Working from the entries below, count every line that includes the word "lines". Return the figure alone.

_ _ _ _ _ _ _

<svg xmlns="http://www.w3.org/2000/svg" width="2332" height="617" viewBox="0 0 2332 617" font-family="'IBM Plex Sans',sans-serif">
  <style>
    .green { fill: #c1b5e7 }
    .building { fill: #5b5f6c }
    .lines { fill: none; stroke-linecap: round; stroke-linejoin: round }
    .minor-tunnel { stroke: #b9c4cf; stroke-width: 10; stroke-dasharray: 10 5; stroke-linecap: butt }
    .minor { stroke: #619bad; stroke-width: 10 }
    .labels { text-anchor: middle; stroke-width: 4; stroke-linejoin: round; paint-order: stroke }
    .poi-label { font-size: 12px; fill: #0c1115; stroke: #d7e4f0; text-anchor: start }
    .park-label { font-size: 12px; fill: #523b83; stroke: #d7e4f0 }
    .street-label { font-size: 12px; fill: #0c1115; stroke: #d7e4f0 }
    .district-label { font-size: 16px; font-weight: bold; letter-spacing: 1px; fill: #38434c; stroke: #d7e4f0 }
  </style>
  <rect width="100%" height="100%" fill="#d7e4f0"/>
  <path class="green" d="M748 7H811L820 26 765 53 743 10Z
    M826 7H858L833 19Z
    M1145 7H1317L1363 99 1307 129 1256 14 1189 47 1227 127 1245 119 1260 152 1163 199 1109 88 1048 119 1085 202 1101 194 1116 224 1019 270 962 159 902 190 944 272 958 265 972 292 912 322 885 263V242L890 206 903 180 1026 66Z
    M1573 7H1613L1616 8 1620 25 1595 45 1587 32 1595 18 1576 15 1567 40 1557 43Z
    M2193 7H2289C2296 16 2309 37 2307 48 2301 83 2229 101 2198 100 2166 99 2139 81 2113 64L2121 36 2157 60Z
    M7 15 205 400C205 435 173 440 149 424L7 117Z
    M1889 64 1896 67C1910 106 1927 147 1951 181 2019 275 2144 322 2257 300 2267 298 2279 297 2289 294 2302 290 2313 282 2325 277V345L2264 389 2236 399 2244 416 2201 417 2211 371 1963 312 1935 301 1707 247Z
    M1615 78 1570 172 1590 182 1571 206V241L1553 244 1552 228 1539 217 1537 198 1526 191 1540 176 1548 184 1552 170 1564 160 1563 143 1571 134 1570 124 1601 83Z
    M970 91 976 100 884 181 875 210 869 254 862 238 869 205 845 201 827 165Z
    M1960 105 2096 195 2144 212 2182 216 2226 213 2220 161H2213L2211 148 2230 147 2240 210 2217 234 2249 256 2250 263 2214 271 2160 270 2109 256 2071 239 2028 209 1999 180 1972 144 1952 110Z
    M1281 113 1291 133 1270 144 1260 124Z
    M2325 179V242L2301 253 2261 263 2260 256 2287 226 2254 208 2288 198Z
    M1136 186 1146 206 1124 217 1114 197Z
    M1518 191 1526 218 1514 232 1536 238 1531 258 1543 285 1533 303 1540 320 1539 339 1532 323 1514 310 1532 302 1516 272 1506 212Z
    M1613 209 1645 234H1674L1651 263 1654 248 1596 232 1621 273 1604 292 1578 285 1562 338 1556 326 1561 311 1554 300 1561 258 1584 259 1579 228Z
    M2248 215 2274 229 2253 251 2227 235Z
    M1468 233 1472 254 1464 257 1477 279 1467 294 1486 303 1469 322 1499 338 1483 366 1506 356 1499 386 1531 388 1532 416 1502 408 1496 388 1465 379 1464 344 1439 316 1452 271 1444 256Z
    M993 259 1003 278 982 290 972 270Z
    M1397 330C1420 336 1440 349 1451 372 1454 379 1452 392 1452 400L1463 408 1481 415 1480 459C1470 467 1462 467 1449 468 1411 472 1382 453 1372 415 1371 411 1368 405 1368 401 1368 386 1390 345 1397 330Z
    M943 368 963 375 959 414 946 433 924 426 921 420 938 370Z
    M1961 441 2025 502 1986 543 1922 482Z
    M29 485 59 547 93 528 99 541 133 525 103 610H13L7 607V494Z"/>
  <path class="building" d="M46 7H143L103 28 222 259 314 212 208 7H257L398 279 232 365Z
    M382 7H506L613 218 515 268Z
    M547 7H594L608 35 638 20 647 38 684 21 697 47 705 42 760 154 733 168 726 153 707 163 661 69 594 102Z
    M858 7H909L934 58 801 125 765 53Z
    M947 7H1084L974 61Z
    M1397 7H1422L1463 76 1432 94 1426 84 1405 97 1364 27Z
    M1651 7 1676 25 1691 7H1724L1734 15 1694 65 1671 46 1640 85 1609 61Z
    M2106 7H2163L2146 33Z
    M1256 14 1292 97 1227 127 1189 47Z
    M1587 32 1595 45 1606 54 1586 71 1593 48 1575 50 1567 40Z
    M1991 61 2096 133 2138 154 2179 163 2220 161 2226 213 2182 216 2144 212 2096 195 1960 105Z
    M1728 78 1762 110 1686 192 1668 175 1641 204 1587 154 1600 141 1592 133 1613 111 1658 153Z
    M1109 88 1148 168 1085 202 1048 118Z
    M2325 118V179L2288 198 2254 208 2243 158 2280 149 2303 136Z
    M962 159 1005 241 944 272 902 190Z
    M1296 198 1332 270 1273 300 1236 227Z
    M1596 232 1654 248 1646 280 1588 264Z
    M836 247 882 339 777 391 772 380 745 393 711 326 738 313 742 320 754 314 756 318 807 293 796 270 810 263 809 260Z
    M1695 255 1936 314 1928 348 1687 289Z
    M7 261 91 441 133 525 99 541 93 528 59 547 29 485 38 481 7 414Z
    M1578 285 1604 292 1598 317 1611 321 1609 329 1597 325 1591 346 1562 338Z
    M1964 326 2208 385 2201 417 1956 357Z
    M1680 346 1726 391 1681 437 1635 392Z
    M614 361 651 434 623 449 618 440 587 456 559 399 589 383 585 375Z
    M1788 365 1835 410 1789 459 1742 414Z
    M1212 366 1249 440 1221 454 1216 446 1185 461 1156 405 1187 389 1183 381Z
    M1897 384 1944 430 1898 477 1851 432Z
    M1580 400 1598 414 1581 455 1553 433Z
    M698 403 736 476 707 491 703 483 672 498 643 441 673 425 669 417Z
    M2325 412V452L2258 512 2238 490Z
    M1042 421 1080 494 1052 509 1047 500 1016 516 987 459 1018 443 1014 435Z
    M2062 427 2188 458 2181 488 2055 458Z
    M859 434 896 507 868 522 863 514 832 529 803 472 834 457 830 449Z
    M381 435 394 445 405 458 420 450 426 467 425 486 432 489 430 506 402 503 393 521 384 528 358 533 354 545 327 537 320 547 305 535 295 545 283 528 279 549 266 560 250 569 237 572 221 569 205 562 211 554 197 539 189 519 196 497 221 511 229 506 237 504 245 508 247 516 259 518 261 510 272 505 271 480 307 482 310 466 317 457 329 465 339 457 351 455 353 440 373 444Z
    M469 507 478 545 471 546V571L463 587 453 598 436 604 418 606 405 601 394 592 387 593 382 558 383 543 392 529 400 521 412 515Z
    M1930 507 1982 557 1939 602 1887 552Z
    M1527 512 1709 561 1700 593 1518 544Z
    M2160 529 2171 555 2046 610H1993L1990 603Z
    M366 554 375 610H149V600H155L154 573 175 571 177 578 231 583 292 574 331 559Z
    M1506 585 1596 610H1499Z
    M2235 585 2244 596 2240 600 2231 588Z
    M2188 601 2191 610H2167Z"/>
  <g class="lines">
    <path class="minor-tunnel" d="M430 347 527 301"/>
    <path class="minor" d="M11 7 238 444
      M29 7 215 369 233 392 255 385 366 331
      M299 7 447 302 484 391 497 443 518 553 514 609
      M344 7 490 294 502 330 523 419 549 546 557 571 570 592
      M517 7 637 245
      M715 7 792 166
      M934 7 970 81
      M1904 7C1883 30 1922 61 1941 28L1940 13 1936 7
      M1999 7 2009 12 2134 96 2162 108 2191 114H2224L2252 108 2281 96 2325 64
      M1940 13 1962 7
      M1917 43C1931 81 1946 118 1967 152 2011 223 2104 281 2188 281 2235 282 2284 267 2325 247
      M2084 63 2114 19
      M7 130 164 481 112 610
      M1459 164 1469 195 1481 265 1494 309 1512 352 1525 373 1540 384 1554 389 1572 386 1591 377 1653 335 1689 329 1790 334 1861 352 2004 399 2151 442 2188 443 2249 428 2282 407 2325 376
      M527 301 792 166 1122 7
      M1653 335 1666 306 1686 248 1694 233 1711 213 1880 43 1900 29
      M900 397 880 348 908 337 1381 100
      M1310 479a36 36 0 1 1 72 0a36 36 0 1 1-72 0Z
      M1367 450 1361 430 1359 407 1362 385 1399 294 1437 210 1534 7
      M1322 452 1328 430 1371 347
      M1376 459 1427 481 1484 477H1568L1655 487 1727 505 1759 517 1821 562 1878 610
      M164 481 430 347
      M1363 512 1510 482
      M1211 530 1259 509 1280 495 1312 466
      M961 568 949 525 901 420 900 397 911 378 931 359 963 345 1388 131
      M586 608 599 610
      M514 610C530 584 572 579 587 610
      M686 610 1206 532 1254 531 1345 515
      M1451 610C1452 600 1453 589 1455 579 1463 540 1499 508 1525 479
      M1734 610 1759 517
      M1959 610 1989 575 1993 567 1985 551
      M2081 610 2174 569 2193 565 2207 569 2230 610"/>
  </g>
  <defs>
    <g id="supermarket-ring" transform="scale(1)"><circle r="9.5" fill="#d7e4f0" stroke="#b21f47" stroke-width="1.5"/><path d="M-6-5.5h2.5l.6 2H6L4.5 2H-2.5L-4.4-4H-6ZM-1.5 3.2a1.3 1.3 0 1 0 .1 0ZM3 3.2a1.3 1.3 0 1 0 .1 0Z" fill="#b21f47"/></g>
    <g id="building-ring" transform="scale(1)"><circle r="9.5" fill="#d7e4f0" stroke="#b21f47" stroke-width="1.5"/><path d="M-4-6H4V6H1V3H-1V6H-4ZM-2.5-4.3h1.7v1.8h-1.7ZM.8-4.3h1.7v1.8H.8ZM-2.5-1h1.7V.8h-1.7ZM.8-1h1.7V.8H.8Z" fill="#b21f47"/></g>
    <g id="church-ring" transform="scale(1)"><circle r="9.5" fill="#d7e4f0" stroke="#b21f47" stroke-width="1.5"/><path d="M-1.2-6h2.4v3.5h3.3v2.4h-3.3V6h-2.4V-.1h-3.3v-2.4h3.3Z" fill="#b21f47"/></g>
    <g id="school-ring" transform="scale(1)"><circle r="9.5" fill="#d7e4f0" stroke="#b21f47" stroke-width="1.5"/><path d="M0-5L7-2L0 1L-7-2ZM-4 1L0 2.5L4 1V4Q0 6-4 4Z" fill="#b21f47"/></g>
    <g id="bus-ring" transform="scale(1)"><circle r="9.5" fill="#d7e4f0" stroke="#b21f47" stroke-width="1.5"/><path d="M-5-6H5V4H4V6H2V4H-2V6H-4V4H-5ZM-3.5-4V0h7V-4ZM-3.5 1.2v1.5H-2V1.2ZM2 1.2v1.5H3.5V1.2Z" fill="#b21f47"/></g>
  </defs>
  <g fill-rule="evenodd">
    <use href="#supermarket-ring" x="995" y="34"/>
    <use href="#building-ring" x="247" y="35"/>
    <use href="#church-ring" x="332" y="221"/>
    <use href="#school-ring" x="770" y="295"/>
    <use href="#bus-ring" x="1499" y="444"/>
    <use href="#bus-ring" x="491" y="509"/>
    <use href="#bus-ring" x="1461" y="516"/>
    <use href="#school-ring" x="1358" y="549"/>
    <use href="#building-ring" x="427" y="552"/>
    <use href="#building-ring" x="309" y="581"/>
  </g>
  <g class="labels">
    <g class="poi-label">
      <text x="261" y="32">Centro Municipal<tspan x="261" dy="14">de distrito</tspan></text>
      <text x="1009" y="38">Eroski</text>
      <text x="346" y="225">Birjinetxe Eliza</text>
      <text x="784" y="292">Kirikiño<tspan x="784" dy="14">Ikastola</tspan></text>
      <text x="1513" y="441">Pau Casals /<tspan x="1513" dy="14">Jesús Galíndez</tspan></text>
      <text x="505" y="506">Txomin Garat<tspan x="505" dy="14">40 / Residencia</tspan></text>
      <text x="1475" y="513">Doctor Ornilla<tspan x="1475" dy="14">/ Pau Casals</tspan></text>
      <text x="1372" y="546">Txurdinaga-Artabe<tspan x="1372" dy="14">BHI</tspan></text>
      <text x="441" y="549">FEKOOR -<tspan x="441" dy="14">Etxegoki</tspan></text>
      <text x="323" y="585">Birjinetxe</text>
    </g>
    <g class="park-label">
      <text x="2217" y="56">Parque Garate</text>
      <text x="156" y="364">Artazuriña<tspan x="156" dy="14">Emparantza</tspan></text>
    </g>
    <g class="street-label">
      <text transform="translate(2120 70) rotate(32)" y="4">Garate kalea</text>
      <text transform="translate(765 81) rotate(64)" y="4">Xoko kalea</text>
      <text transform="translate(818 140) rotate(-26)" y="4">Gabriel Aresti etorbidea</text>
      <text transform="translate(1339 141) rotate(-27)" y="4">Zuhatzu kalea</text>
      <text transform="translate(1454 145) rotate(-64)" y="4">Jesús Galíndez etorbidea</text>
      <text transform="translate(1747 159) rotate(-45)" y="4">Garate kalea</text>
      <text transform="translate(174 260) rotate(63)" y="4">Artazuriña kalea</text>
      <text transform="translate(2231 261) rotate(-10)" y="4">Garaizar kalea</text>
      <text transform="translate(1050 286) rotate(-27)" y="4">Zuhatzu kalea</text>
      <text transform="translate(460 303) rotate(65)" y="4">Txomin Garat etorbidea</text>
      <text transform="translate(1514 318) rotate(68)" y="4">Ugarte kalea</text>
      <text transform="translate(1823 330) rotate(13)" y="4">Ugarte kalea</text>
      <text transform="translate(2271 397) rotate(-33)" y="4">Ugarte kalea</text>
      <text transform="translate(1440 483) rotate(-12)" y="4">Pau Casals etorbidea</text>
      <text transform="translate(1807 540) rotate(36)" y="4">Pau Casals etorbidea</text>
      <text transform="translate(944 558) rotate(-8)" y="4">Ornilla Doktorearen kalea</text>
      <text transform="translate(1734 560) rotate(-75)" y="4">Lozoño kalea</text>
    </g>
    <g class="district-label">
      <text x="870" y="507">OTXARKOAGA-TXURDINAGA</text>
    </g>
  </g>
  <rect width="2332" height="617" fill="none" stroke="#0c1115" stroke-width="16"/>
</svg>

_ _ _ _ _ _ _

* Response
2